Background information
- Born: January 2, 1967 (age 59) Houston, Texas, U.S.
- Genres: Southern rock, hard rock, blues rock, country
- Occupation: Guitarist
- Years active: 1990s–present
- Member of: Lynyrd Skynyrd
- Formerly of: Sons of the Desert, Hot Apple Pie

= Mark Matejka =

American guitarist

Vincent Mark "Sparky" Matejka (born January 2, 1967), is an American rock guitarist. He joined Lynyrd Skynyrd in 2006, replacing Hughie Thomasson who had left to reform Outlaws.

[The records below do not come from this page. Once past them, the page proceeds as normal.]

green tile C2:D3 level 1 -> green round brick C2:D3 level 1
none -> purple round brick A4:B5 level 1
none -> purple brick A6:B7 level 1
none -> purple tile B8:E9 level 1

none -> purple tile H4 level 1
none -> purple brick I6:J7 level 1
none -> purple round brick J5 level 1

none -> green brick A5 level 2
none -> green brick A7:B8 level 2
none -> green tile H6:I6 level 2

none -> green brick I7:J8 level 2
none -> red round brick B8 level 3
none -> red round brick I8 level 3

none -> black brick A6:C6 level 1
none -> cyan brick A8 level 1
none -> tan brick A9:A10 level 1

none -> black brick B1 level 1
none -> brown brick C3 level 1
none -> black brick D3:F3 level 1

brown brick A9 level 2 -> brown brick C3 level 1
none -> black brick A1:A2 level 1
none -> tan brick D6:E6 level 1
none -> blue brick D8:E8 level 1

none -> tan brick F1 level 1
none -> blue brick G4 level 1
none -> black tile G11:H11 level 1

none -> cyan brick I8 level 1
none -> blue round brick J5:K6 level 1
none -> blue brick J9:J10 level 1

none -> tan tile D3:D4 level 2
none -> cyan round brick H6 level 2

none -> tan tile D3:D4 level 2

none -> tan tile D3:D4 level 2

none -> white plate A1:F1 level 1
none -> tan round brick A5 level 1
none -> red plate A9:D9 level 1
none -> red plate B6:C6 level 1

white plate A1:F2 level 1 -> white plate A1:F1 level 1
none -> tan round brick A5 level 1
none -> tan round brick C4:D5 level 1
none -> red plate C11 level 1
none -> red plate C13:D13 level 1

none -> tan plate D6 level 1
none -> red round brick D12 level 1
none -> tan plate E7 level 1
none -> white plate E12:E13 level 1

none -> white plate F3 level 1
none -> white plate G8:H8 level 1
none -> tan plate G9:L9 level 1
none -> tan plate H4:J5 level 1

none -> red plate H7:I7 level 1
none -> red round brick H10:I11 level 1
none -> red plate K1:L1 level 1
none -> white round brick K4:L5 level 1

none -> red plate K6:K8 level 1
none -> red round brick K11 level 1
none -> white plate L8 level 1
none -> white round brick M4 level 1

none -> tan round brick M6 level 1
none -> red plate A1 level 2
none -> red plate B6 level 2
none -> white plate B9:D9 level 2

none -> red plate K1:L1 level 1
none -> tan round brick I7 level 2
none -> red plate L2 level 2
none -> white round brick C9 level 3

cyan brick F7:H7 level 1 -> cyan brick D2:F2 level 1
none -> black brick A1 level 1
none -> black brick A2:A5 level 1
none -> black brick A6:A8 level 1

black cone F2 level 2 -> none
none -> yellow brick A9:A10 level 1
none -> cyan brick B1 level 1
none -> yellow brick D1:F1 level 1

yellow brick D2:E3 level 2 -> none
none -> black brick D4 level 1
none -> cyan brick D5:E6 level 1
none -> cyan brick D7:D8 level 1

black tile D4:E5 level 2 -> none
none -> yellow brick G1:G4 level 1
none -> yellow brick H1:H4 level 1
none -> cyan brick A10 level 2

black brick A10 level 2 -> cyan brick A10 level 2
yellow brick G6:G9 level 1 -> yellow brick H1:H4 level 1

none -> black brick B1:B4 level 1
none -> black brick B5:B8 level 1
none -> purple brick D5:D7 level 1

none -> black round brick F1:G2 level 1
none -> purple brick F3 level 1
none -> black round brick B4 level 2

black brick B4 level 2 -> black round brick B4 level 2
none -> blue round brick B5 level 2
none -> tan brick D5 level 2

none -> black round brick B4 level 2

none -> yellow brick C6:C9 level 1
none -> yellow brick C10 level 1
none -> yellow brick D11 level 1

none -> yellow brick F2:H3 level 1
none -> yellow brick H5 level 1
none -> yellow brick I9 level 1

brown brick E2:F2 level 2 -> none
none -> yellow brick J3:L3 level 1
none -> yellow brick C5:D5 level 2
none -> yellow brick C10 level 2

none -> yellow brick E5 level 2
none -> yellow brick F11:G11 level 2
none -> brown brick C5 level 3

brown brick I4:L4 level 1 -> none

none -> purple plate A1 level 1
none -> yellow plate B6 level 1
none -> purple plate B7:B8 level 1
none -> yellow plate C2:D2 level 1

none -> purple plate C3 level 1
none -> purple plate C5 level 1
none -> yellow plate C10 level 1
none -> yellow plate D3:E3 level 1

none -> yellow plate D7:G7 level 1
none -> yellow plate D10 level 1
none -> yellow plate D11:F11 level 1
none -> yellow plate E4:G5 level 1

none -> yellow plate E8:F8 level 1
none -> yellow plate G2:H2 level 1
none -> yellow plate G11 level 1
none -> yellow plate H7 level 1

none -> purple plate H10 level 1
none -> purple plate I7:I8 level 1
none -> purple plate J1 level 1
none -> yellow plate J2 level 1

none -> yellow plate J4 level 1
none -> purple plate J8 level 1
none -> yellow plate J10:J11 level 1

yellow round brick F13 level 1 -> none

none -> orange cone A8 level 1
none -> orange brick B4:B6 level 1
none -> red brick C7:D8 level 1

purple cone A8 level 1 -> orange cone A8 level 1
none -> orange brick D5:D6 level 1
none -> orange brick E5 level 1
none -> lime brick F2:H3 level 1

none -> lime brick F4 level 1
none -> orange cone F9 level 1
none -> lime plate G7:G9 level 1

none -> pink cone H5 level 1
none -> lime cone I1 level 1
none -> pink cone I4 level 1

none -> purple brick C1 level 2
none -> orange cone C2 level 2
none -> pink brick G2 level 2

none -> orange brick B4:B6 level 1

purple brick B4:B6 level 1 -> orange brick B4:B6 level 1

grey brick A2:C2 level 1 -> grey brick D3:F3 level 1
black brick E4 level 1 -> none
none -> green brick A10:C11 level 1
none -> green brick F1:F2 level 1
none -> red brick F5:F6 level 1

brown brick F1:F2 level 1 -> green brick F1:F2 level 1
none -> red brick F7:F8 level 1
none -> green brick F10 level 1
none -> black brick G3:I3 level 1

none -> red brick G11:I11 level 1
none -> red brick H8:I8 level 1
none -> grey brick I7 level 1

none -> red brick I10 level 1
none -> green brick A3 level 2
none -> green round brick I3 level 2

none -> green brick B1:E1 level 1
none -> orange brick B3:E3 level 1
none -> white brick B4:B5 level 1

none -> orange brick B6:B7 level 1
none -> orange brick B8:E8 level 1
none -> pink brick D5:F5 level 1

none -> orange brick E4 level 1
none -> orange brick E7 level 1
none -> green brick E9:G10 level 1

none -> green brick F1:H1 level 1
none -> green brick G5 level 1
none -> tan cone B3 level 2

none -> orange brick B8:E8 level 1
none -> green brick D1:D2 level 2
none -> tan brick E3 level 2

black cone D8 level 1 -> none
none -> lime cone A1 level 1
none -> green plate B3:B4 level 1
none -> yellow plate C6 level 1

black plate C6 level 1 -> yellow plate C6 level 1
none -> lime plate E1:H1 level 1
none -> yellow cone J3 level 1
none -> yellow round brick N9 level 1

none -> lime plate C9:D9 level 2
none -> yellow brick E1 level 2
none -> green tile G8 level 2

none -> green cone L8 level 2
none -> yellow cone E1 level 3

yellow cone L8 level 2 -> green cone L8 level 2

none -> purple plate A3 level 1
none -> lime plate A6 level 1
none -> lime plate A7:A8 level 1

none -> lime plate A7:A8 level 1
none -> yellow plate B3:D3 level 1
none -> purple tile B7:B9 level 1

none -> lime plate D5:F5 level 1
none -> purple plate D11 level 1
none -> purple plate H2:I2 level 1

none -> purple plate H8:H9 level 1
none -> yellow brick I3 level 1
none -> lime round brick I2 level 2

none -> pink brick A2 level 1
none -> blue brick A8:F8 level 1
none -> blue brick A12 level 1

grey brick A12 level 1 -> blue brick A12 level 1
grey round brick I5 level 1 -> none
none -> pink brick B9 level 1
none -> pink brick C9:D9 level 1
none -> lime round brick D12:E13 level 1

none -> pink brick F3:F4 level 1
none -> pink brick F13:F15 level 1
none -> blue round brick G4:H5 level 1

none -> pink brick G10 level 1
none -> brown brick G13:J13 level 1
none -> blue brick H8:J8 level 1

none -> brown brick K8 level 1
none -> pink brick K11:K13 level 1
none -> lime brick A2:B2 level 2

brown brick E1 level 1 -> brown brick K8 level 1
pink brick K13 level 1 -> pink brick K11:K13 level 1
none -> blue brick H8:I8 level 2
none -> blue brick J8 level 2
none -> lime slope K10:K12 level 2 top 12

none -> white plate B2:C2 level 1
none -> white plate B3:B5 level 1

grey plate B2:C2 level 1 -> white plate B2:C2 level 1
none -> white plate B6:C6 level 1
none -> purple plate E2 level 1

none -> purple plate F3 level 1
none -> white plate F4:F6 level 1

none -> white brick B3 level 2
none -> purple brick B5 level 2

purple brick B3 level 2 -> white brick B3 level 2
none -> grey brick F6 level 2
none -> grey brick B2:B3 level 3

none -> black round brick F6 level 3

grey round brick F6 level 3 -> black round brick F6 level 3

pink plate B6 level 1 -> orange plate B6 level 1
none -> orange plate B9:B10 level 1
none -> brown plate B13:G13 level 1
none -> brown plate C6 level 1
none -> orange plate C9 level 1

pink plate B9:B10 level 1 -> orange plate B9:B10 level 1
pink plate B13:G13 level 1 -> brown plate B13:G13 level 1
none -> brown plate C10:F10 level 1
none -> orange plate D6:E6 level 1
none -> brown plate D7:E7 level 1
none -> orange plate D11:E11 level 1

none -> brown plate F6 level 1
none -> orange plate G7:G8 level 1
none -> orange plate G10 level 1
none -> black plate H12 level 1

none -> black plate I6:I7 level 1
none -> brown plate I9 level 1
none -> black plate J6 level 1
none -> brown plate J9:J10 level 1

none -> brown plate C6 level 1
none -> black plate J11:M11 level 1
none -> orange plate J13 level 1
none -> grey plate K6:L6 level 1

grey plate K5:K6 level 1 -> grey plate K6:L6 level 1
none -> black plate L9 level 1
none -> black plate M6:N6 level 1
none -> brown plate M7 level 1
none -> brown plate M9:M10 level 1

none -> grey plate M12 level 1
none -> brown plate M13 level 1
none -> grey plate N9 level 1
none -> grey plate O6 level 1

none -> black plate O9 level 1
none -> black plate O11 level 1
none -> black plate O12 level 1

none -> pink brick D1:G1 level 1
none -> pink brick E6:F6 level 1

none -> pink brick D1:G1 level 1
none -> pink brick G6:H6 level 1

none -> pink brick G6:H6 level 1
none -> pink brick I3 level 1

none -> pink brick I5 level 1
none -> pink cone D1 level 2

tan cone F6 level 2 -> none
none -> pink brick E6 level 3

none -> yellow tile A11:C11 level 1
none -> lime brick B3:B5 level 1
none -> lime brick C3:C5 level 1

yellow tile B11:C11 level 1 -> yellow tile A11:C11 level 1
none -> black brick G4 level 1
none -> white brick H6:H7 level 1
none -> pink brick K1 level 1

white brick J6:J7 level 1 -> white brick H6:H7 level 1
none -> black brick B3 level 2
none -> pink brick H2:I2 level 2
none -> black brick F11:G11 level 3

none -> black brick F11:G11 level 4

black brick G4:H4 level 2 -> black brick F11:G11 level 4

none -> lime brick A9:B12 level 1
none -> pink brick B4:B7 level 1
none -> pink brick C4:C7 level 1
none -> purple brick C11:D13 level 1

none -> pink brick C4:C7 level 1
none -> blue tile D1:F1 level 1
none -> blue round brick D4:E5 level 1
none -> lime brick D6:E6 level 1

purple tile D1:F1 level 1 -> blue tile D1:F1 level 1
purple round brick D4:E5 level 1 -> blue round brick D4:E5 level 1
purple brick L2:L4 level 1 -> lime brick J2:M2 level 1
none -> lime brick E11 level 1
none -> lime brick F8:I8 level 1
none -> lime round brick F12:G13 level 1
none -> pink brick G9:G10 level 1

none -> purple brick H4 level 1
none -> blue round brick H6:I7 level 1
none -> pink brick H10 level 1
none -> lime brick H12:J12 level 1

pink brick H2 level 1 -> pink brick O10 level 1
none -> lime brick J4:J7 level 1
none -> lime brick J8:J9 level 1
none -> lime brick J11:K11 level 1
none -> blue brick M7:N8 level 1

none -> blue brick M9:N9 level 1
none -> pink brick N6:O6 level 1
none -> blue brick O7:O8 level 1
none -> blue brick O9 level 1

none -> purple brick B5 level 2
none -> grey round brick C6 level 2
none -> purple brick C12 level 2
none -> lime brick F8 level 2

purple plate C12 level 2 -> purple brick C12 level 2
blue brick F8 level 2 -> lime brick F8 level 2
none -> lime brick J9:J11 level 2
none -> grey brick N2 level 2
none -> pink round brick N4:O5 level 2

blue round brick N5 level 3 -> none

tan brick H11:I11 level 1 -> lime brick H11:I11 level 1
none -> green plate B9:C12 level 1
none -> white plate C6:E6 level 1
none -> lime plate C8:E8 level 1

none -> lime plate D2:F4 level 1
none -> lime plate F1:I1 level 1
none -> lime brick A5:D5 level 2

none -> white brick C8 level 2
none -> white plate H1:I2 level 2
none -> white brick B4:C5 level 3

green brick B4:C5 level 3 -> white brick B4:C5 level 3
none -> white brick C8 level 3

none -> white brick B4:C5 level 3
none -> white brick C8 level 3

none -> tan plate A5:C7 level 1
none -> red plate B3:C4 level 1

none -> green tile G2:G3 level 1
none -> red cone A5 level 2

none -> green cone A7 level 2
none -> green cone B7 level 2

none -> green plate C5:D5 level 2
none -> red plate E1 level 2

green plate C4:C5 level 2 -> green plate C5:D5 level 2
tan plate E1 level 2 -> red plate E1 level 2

He first played with the band on their Christmas Time Again album in 2000 and was credited with guitar and vocals.

== Biography ==
Matejka was born in Houston, Texas on January 2, 1967. He graduated from James E. Taylor High School, in Katy, Texas in 1985.

Attended The University of North Texas College of Music in Denton (North Texas State), achieving and holding first chair in guitar (jazz) for the duration.

Prior to joining Lynyrd Skynyrd, Matejka was a member of Hot Apple Pie, a country music band. He also played for Charlie Daniels Band and Sons of the Desert.

He played guitar on tour with the Kinleys in 1998.